## DOCUMENT TEXT
begin
Musical Fidelity X-A2 integrated amplifier - the original and the modified version
(a retroreview for the titillation of all MF fanboys)
The first MF 'X' amp I owned was the X-A1. It was a lovely amp with an iconic design and can still hold its own against the current crop of £600-ish amps IMO. I regretted selling it, a regret exacerbated by the collector's item status accorded to the original 'X' series today. So it was with great delight that I managed, after vying with another MF devotee, to nab this X-A2 the replacement model for the X-A1. I shall never sell this precious 'X' lozenge, ever!
The X-A2 is not a X-A1 successor with lightly fluffed-up internals and a change in the LED colour of the power indicator (from red to blue). Its design is the same as the £1000 X-A100R, but minus the remote control and priced competitively to wreak havoc on then £500 rivals. Herein we see the original design ethos of the 'X' series before audiogod A.M. had a brain fart with the subsequent X series. The power transformer of the X-A2 (same one used for the A-100R) is housed in a separate black box and linked to the lozenge-shaped main unit via a single cord. It was designed thus to be placed on the floor and "as far away from the X-A2 as possible", to thwart EMI (not that record company which specializes in classical CDs with sewage-quality sonics, but ElectroMagnetic Interference). Innovative thinking.
end
Extracted records
begin
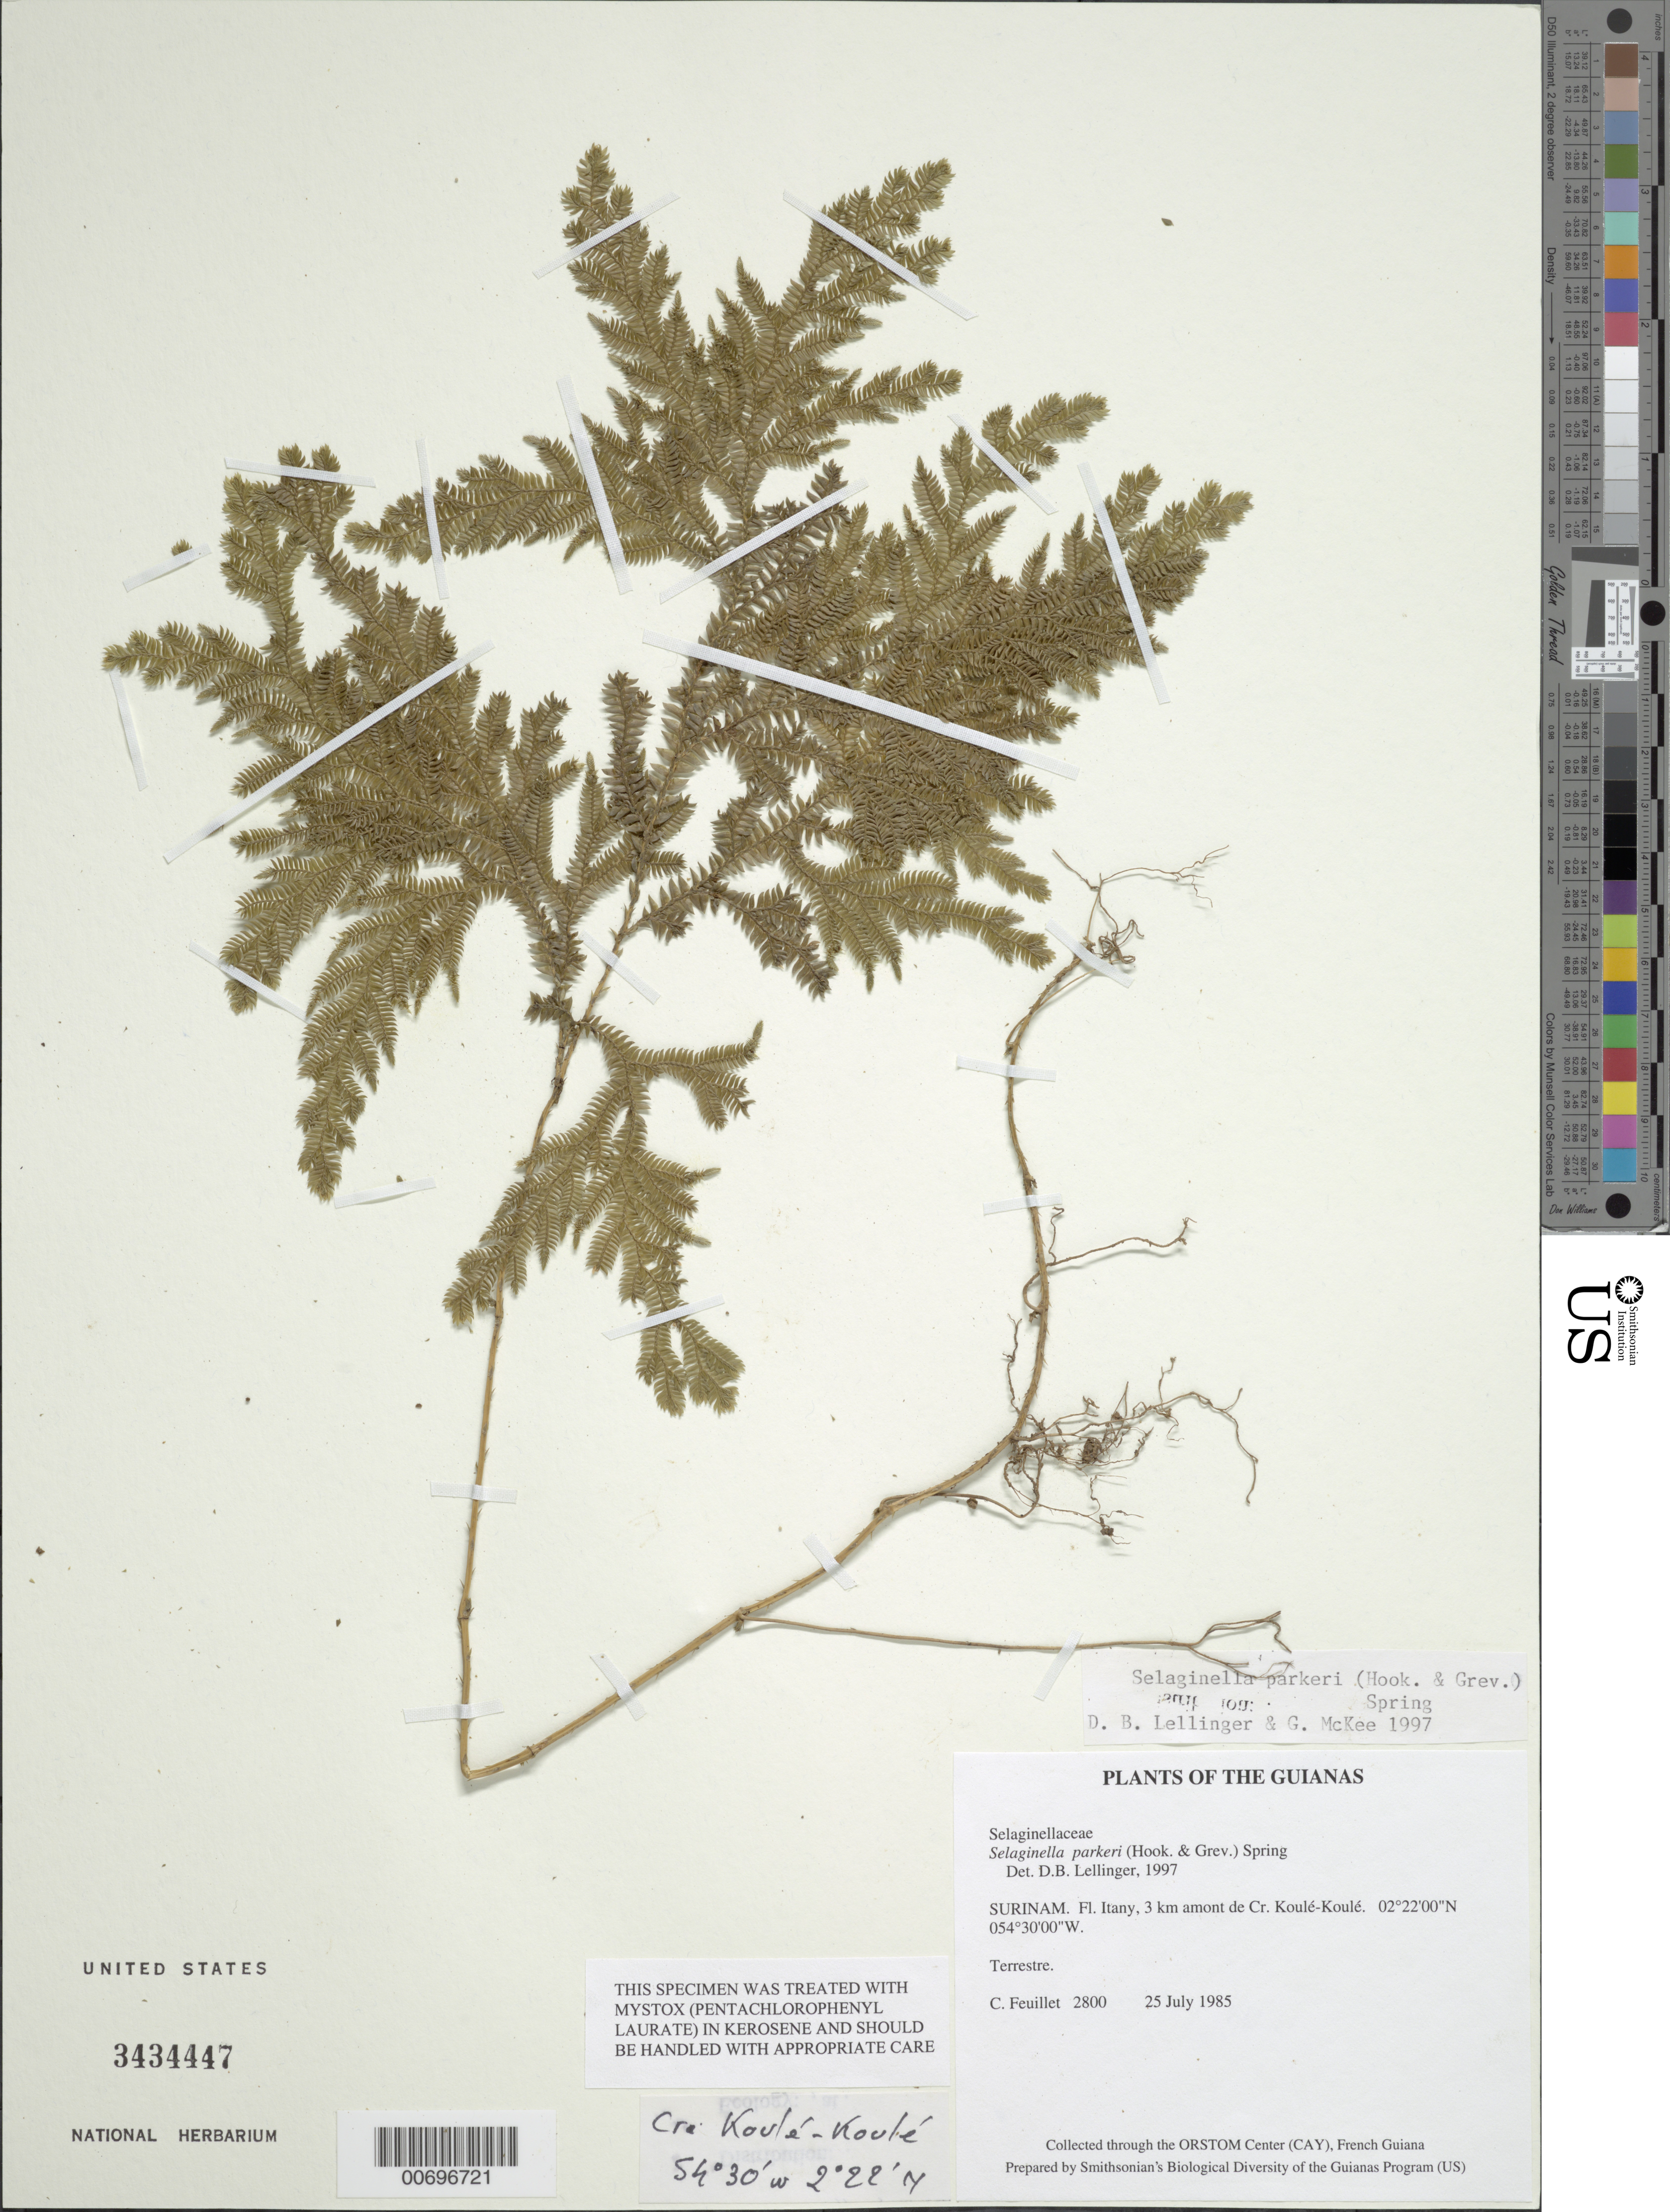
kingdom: Plantae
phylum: Tracheophyta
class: Lycopodiopsida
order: Selaginellales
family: Selaginellaceae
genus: Selaginella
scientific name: Selaginella parkeri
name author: (Hook. & Grev.) Spring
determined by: Lellinger, David B., (BOT), Smithsonian Institution - National Museum of Natural History (UNITED STATES)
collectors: C. Feuillet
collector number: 2800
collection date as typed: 25 Jul 1985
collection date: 1985-07-25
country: Suriname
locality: Litani R., 3 km amont de Cr. Koulé-Koulé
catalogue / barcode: US 3434447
end
Using the amplifier review, answer these:
(a) Which Musical Fidelity 'X' amp did the writer own first?
(b) How did the color of the power indicator LED change on the X-A2?
(c) What was the separate transformer box designed to thwart?

(a) The X-A1.
(b) It changed from red to blue.
(c) EMI, meaning ElectroMagnetic Interference.